Mais tout seul, bien entendu, cela n’a aucune valeur. Comme si l’aide est pour nous devenue une seconde nature et nous sied encore mieux que la coopération véritable et les efforts qu’elle demande.
Coopération, oui, corruption non ! …
Il est vrai aussi que nos dirigeants passent le plus clair de leur temps à se battre pour terminer leur mandat et que les vrais projets de coopération ne peuvent se réaliser en 5 années, durée du mandat présidentiel sans possibilité de réélection immédiate, selon la Constitution en vigueur.

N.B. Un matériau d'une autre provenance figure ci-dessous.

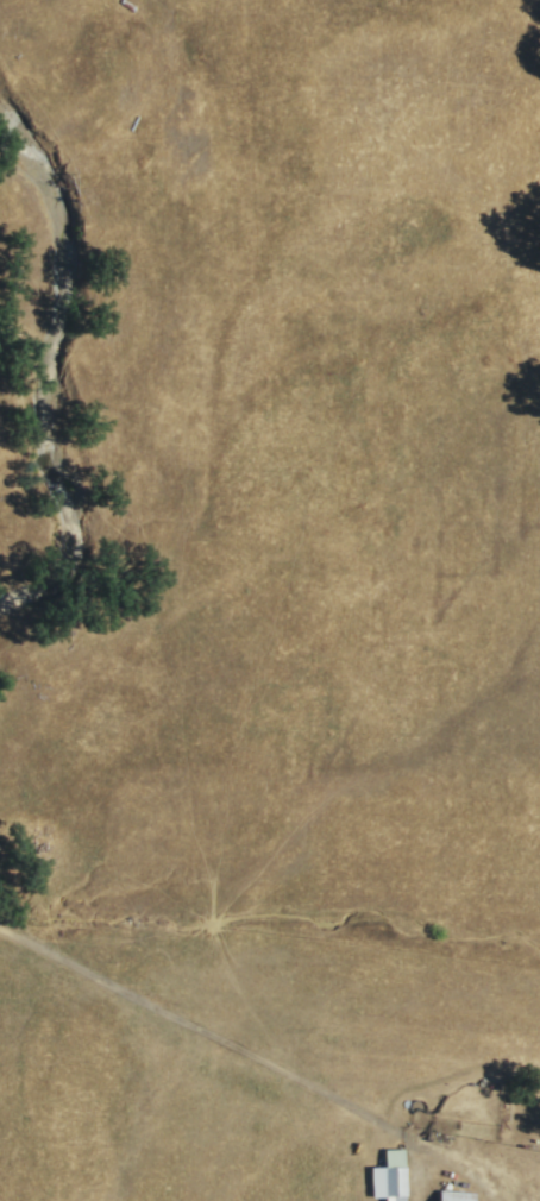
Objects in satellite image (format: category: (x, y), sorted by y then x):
road: (252, 1056)
building: (387, 1176)
road: (424, 1176)
building: (453, 1195)

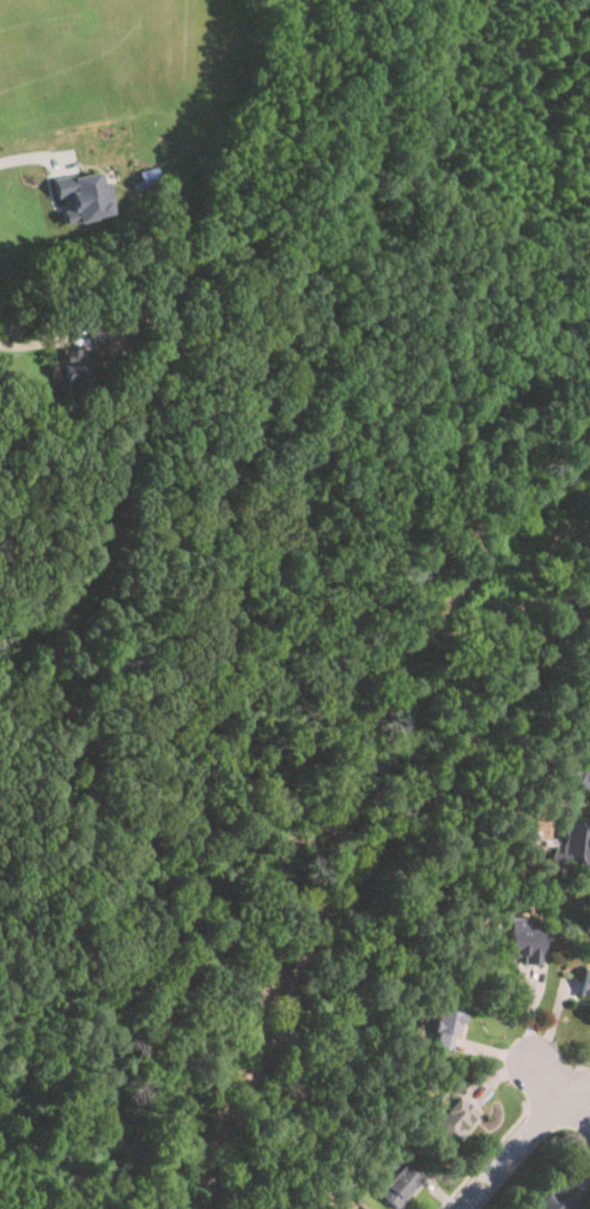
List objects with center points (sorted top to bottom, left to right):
road: (29, 152)
building: (83, 195)
building: (104, 330)
road: (30, 345)
building: (75, 370)
road: (564, 596)
road: (499, 617)
building: (578, 775)
building: (573, 848)
road: (323, 909)
building: (522, 940)
building: (586, 984)
building: (444, 1030)
road: (584, 1064)
road: (546, 1079)
road: (584, 1079)
road: (553, 1088)
road: (576, 1113)
building: (451, 1120)
road: (522, 1140)
road: (487, 1157)
building: (399, 1185)
building: (552, 1197)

Aujourd’hui le cancer, est-ce une simple impression, fait des ravages dans nos murs. Le corps médical est très critiqué. Diagnostic erroné ou incomplet. Traitement mal administré. Or Cuba (avec toujours un financement du Venezuela de Chavez) nous offrait durant la décennie 2000 un réseau de laboratoires couvrant tout le pays. Les Haïtiens avaient commencé à aller se faire soigner dans l’île voisine et dans de nombreux cas le voyage n’aurait pas été nécessaire.

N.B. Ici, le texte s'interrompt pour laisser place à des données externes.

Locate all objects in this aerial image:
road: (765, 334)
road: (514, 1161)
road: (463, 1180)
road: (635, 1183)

Mais le corps médical haïtien tout entier s’y opposa avec une telle vigueur que le président René Préval capitula.
Conclusion : nous ne semblons même pas savoir ce qui nous est réellement utile. Or pour bien aborder la problématique : ou aide ou coopération ou les deux pendant une nécessaire transition, il faudrait peut-être commencer par là. Y compris une Constitution mieux adaptée. Mais d’abord une lutte tous azimuts contre la corruption, celle-ci pouvant détourner au profit d’une poignée tout le fruit de ces efforts.